Given two arrays of length m and n with digits 0-9 representing two numbers. Create the maximum number of length k <= m + n from digits of the two. The relative order of the digits from the same array must be preserved. Return an array of the k digits.
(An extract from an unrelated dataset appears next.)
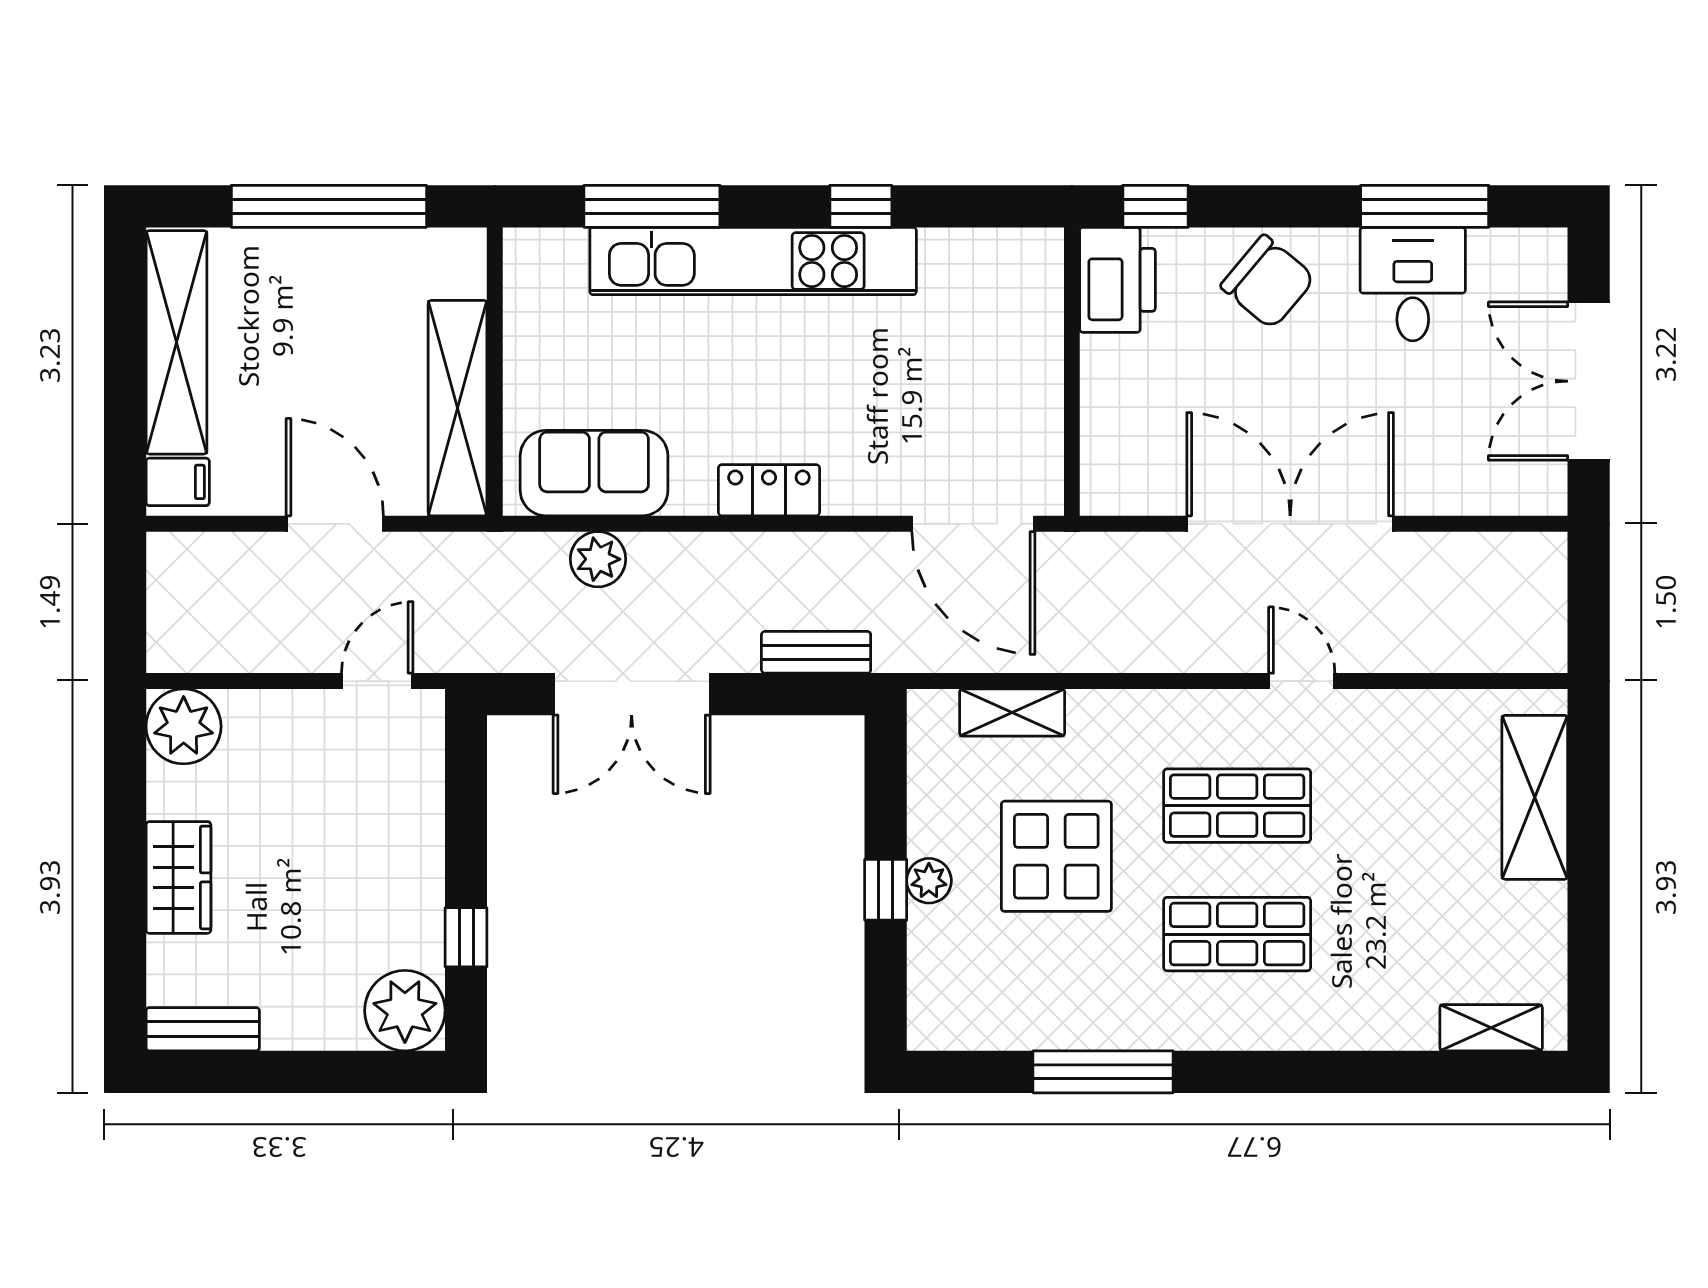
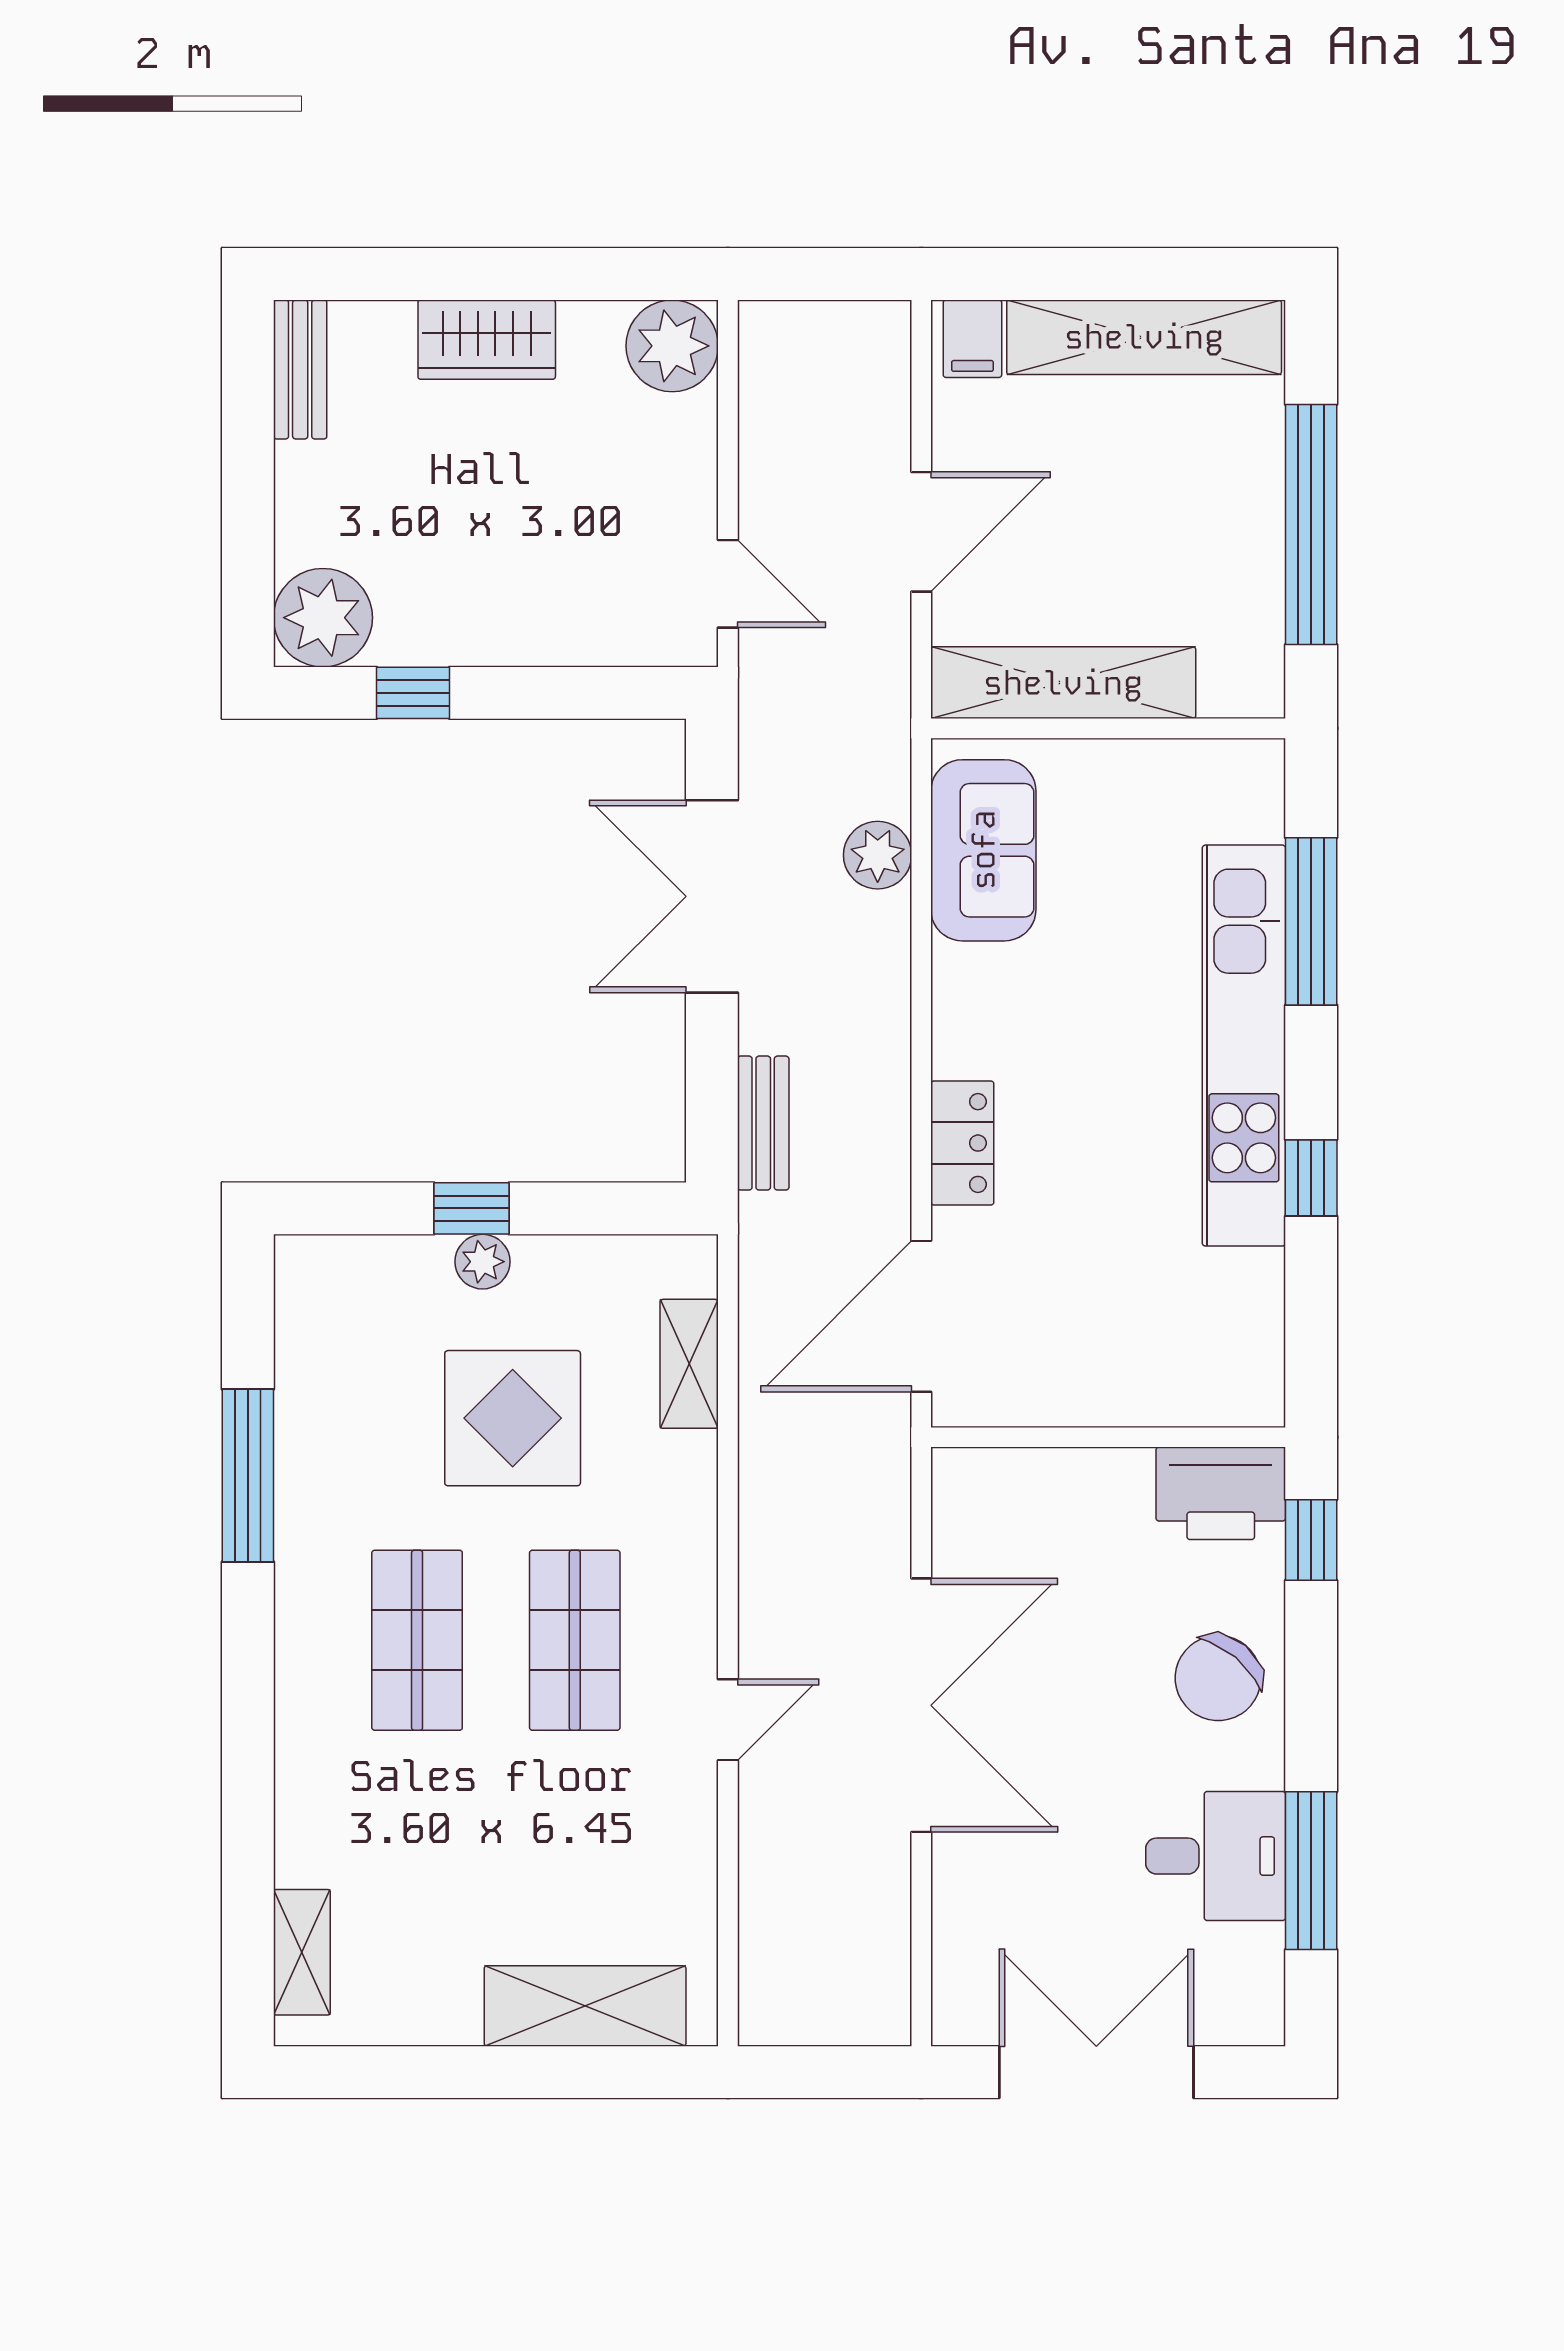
locker: (769, 490) -> (962, 1143), moved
You should try to optimize your time and space complexity.
Example 1:
nums1 = [3, 4, 6, 5]
nums2 = [9, 1, 2, 5, 8, 3]
k = 5
return [9, 8, 6, 5, 3]
Example 2:
nums1 = [6, 7]
nums2 = [6, 0, 4]
k = 5
return [6, 7, 6, 0, 4]
Example 3:
nums1 = [3, 9]
nums2 = [8, 9]
k = 3
return [9, 8, 9]
Solution
public class Solution {
public int[] maxNumber(int[] nums1, int[] nums2, int k) {
int[] max = new int[0];
for(int i = 0; i <= k; i++) {
if(nums1.length < i || nums2.length < k - i) continue;
int[] m = merge(getMax(nums1, i), getMax(nums2, k - i));
if(bigger(m, 0, max, 0)) max = m;
}
return max;
}
public int[] getMax(int[] num, int k) {
int[] ans = new int[k];
Stack<Integer> stack = new Stack<Integer>();
for(int i = 0; i < num.length; i++) {
while(stack.size() > 0 && num[i] > stack.peek() && (stack.size() - 1) + (num.length - i) >= k) {
stack.pop();
}
if(stack.size() < k) stack.push(num[i]);
}
for(int i = k-1; i >= 0; i--) {
ans[i] = stack.pop();
}
return ans;
}
public int[] merge(int[] num1, int[] num2) {
int idx1 = 0;
int idx2 = 0;
int ans[] = new int[num1.length + num2.length];
for(int i = 0; i < num1.length + num2.length; i++) {
if(bigger(num1, idx1, num2, idx2)) {
ans[i] = num1[idx1++];
} else {
ans[i] = num2[idx2++];
}
}
return ans;
}
public boolean bigger(int[] num1, int idx1, int[] num2, int idx2) {
if(idx1 == num1.length) return false;
if(idx2 == num2.length) return true;
int cnt = 0;
while(idx1 + cnt != num1.length && idx2 + cnt != num2.length) {
if(num1[idx1 + cnt] > num2[idx2 + cnt]) return true;
else if(num1[idx1 + cnt] < num2[idx2 + cnt]) return false;
cnt++;
}
return (idx2+cnt) == num2.length;
}
}